>> Begin Supplied text
This is an archive of the discontinued LLVM Phabricator instance.

[CGP] Fold empty dedicated exit blocks created by loopsimplify.
AbandonedPublic

Authored by bmakam on Jul 18 2017, 3:11 PM.

Details

Summary

If the destination block is almost empty exit block then this block
was created by loopsimplify during LSR when it canonicalized the loop
and can be merged.

Diff Detail

Event Timeline

bmakam planned changes to this revision.Jul 20 2017, 10:50 AM

The underlying issue is that after loopsimplify creates empty exit blocks, CGP cannot clean up the empty blocks if it happens to be coming from a switch case. I am working on an alternative approach to address this issue.

bmakam updated this revision to Diff 108703.Jul 28 2017, 1:48 PM
bmakam retitled this revision from [CGP] Folding into empty latch block is always profitable. to [CGP] Fold empty dedicated exit blocks created by loopsimplify..
bmakam edited the summary of this revision. (Show Details)
bmakam added a reviewer: junbuml.

Updated patch to address the underlying issue.

efriedma added inline comments.Jul 28 2017, 2:55 PM
test/Transforms/CodeGenPrepare/merge-empty-latch-block.ll
67

Probably not relevant, but it looks like there's a missed optimization here: we should rotate this loop.

92

If I'm following correctly, the problem is this block: you want it to go away, but cgp isn't folding it.

It looks like isMergingEmptyBlockProfitable is specifically trying to detect cases like this: folding away this BB involves inserting an extra COPY into the while.cond5, and while.cond5 is hotter than while.body.backedge.loopexit, so in theory you could lose performance.

In this particular situation, though, you want to fold it anyway? What distinguishes this testcase from the testcase in r289988?
>> End Supplied text
>> Begin Given records
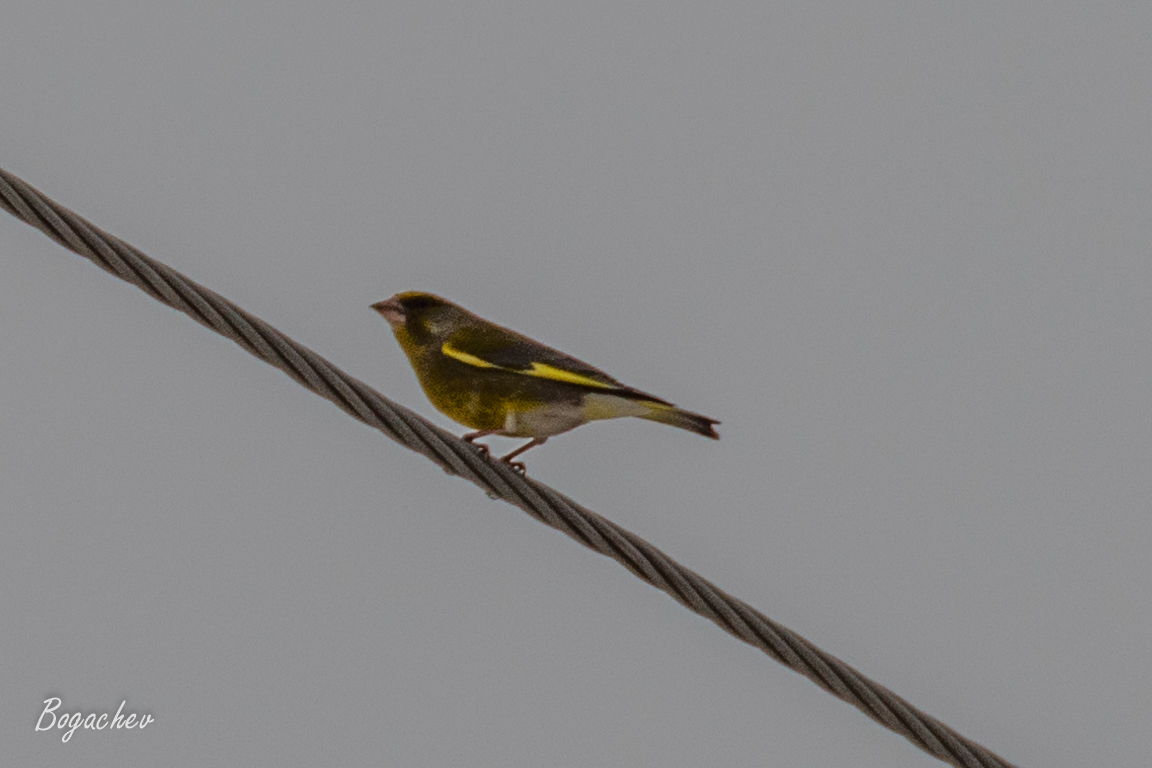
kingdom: Plantae
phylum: Tracheophyta
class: Liliopsida
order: Poales
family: Poaceae
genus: Chloris
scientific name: Chloris chloris
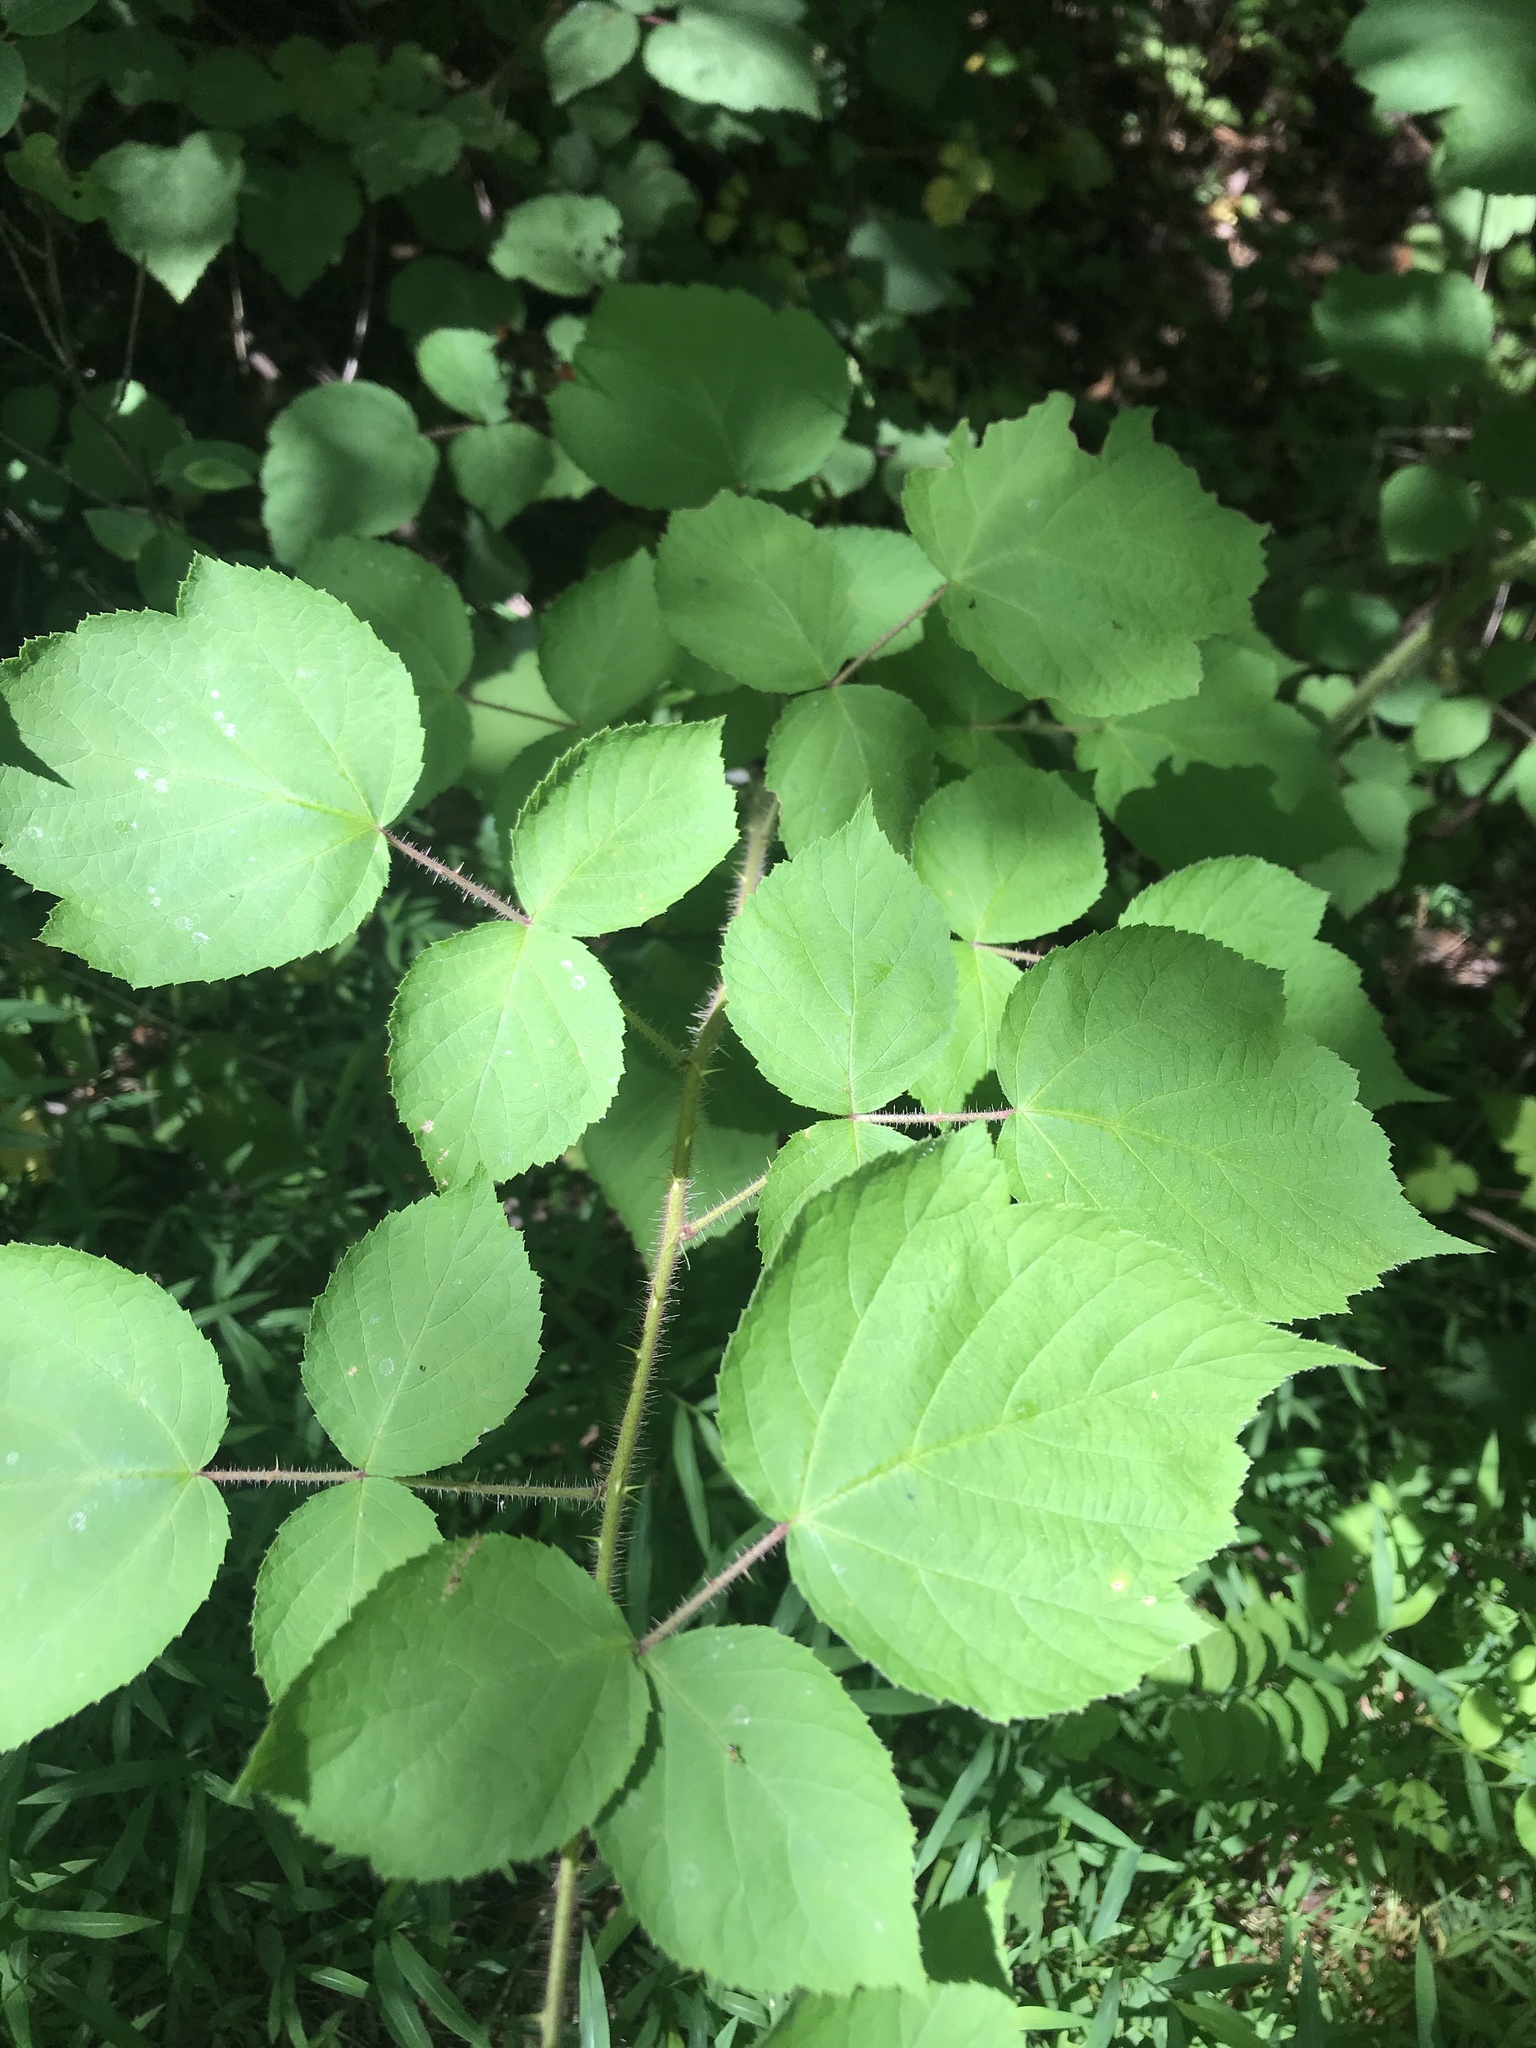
>> End Given records
## Goal
Decide whether each statement below agrees with the code review page, answering yes or no and quoting the deciding words: (a) the revision was authored by bmakam on Jul 18 2017; (b) bmakam added efriedma as a reviewer; (c) efriedma remarked that a loop in the test should be rotated. The records are material separate from the code review page.

## Task response
(a) Yes: "Authored by bmakam on Jul 18 2017, 3:11 PM."
(b) No: "bmakam added a reviewer: junbuml."
(c) Yes: "we should rotate this loop."